Intelligent systems are pervasive in modern day life, from the apparent mind reading of the Internet to hearing aids listening in on our conversations. Understanding how man and machine interacts and how advanced data analysis can affect our productivity and personal quality of life, is the basis of our research.
At this section we research information processing in man and computer with a particular focus on the signals exchanged between the two: Audio, imagery, behaviour, and the opportunities these signals offer for modelling and prediction.
Our research is based on statistical machine learning and signal processing, on quantitative analysis of digital media and text, on mobility and complex networks, and on cognitive psychology.
Neuroinformatics research concerns new methods for analysis of neuroscience data and efforts to integrate and curate neuroscience databases.
Our neuroinformatics research has made basic contributions to neuroimaging, including the first “mind reading” methods for fMRI and PET imaging. We have introduced machine learning in neuroimaging, developed the Brede neuroimaging database, and contributed tools for resampling based optimization of neuroimaging pipelines (NPAIRS).
Current research concerns real-time methods for fMRI and EEG, connectivity modeling, and new search engine paradigms.
Lars Kai Hansen Professor, head of section
Machine learning turns abstract data into active knowledge by identifying predictive relations. Machine learning has become a major driver of the knowledge-based society.
It drives the Google economy, empowers bioinformatics, and enables mind reading in neuroimaging through neuroinformatics. Our research in machine learning is rooted in statistics and in resampling-based methods. It has a strong algorithmic component.
Current research concerns sparse representations, infinite models, multiway methods and complex networks.
Both human brains and computers are information processing systems. Many computing problems are trivial for humans while very difficult for machines, e.g. face recognition, language and content based search. Other computing problems are trivial for machines on the other hand but hard for humans, e.g. reasoning, judgment based on probabilities and handling large amounts of information.

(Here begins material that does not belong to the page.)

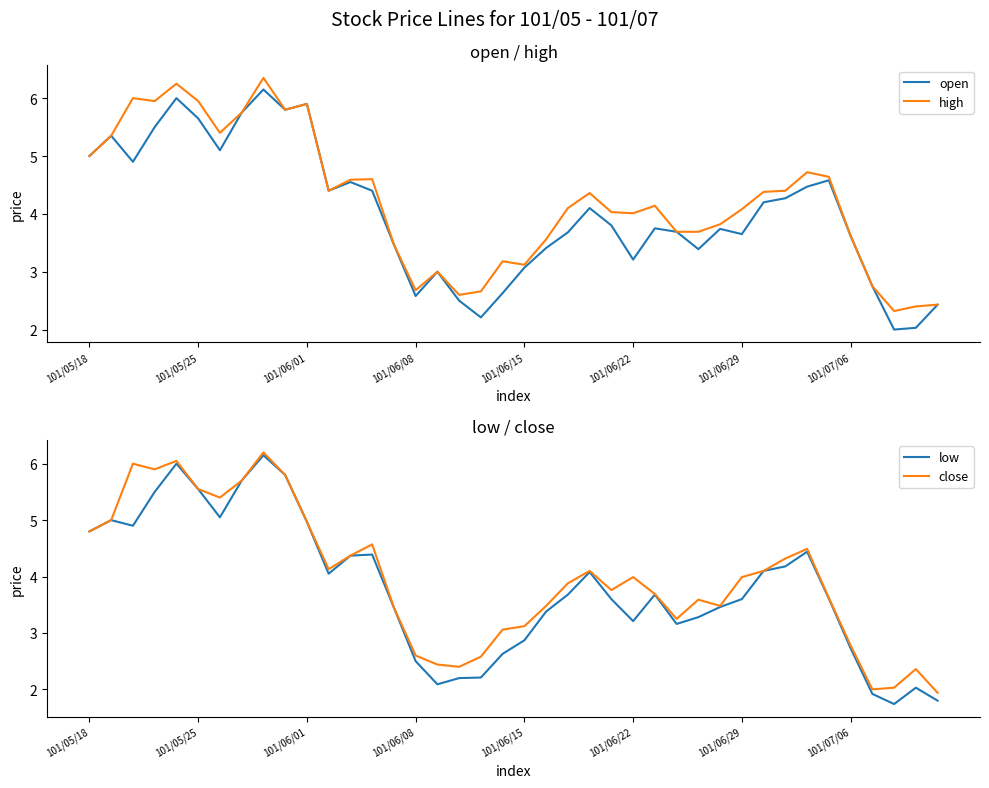

What is the value of the close point at the 37th from the left?

2.0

Experimentation and modeling of cognitive psychology makes the difference between humans and machines clearer and helps us understand and improve human-computer interactions.
Currently, in the Cognitive Science and Technology lab, we study human cognition and perception through behavioral and neurophysiological experiments combined with mathematical modeling. Our purpose is to understand human cognition in a way that can be used to develop artificial cognitive systems.
Human-computer interaction (HCI) concerns design, implementation, and evaluation of systems and processes involving humans and computers. This becomes increasingly important as human well-being and productivity rely more and more on information processing and services.
Our research in HCI concerns the interaction between humans and intelligent systems with a specific focus on the signals they exchange. This includes audio, video, and physiological signals.
Our vision is to design profound cognitive systems for augmented human cognition in real-life environments. We have contributed real-life demonstrations of augmented cognition in the context of mobile applications, audio search engines, and scientific discovery.